Science >> Wetenschap >  >> Astronomie

Hoe de opvolger van Hubble ons een kijkje zal geven in de allereerste sterrenstelsels

De James Webb-ruimtetelescoop (JWST) , gepland voor lancering in 2021, wordt aangekondigd als de opvolger van de Hubble-ruimtetelescoop. In tegenstelling tot Hubble, die in een baan om de aarde draaide, zal de JWST in een baan om de zon draaien op een afstand van ongeveer 1,5 miljoen kilometer van de aarde, een locatie die bekend staat als het tweede Lagrangepunt (L2). Deze positie heeft het voordeel dat de thermische stralingsruis van de aarde en de zon wordt geminimaliseerd, waardoor de JWST bij veel lagere temperaturen kan werken, wat van cruciaal belang is voor het waarnemen van infraroodstraling.

De JWST is voornamelijk ontworpen voor infraroodwaarnemingen, een significante afwijking van Hubble’s focus op optische en ultraviolette waarnemingen. Infraroodstraling heeft veel langere golflengten dan zichtbaar licht, dus de JWST kan door kosmisch stof naar gebieden kijken die verborgen zijn voor de blik van Hubble.

Een van de meest opwindende wetenschappelijke doelstellingen van de JWST is het bestuderen van de vroegste sterrenstelsels die zich in het heelal hebben gevormd .

Volgens de huidige kennis van het heelal ontstonden de eerste sterrenstelsels tijdens een periode die bekend staat als de kosmische dageraad, die ongeveer 1 miljard jaar na de oerknal plaatsvond. Deze vroege sterrenstelsels zijn ongelooflijk zwak en tot nu toe zijn er slechts een paar door Hubble gedetecteerd. De JWST zal deze sterrenstelsels veel gemakkelijker kunnen detecteren en er wordt verwacht dat hij een grote populatie van deze objecten zal ontdekken.

Het bestuderen van deze vroege sterrenstelsels zal waardevolle inzichten opleveren in het vroege heelal. De JWST zal bijvoorbeeld de snelheid van stervorming in deze sterrenstelsels kunnen meten en bepalen hoe deze in de loop van de tijd evolueren. Het zal ook de chemische samenstelling van deze sterrenstelsels kunnen bestuderen en meer te weten kunnen komen over de eerste sterren die in het heelal zijn gevormd.

De JWST is een enorm ambitieus project, en de bouw en lancering ervan werden geteisterd door veel vertragingen en kostenoverschrijdingen. Als het deze uitdagingen echter met succes kan overwinnen, belooft het een revolutie teweeg te brengen in ons begrip van het vroege heelal en inzicht te verschaffen in de geboorte en evolutie van de eerste sterrenstelsels.

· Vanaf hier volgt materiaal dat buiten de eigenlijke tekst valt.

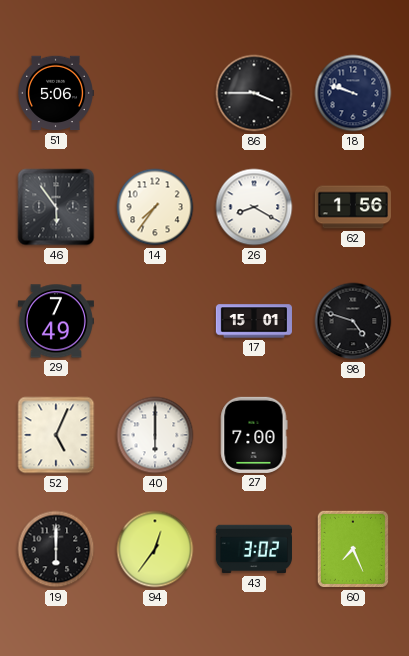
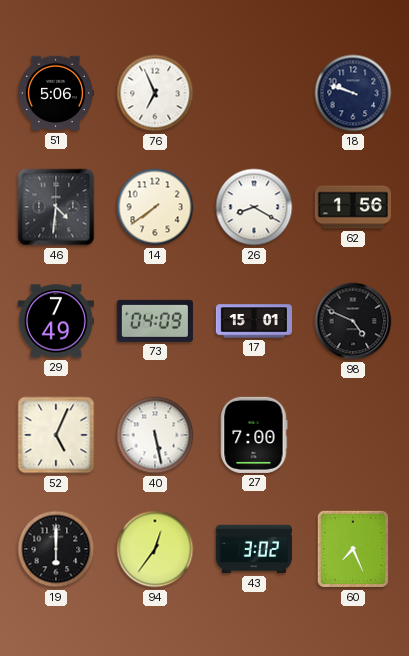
76: none -> 6:56
86: 3:45 -> none
46: 5:54 -> 4:31
14: 7:36 -> 7:39
73: none -> 04:09
98: 4:48 -> 4:49
40: 6:00 -> 5:28
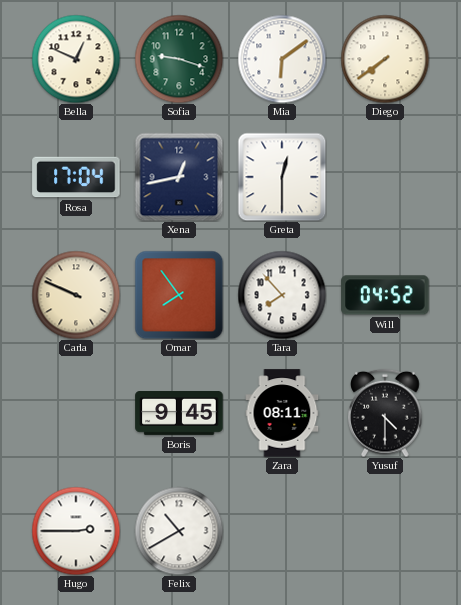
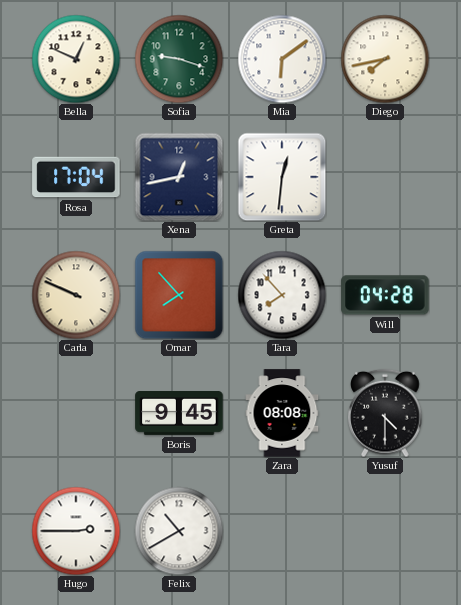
Diego: 7:39 -> 7:43
Greta: 12:30 -> 12:31
Omar: 7:54 -> 7:53
Will: 04:52 -> 04:28
Zara: 08:11 -> 08:08
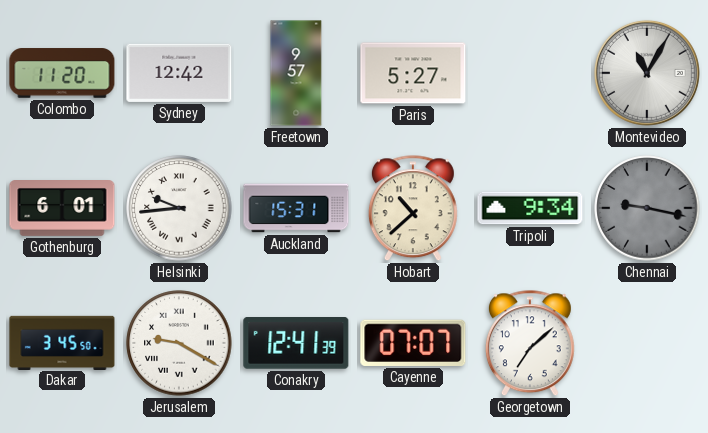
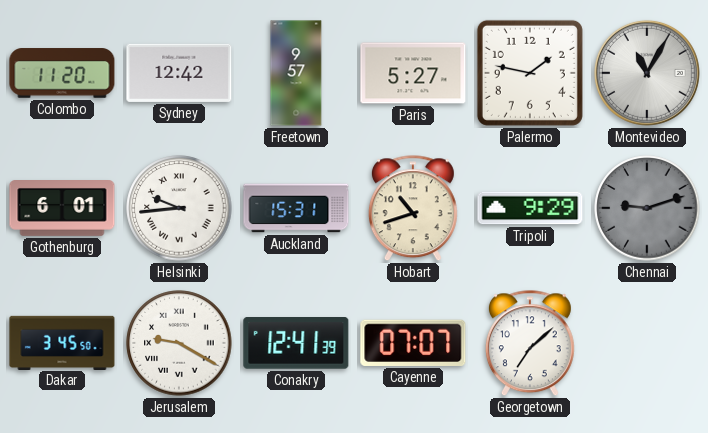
Palermo: none -> 1:47
Hobart: 10:38 -> 10:42
Tripoli: 9:34 -> 9:29
Chennai: 9:17 -> 9:12
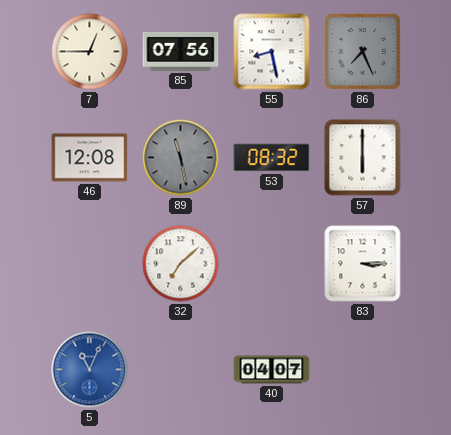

Hier zijn enkele specifieke voorbeelden van de wetenschap die de JWST kan doen met betrekking tot vroege sterrenstelsels:

1. Detecteer de eerste sterren: De JWST zal in staat zijn de eerste sterren te detecteren die zich in het heelal hebben gevormd en waarvan wordt verwacht dat ze extreem massief en lichtgevend zijn geweest. Deze sterren zijn mogelijk verantwoordelijk geweest voor de reïonisatie van het heelal, die vermoedelijk ongeveer 400.000 jaar na de oerknal heeft plaatsgevonden.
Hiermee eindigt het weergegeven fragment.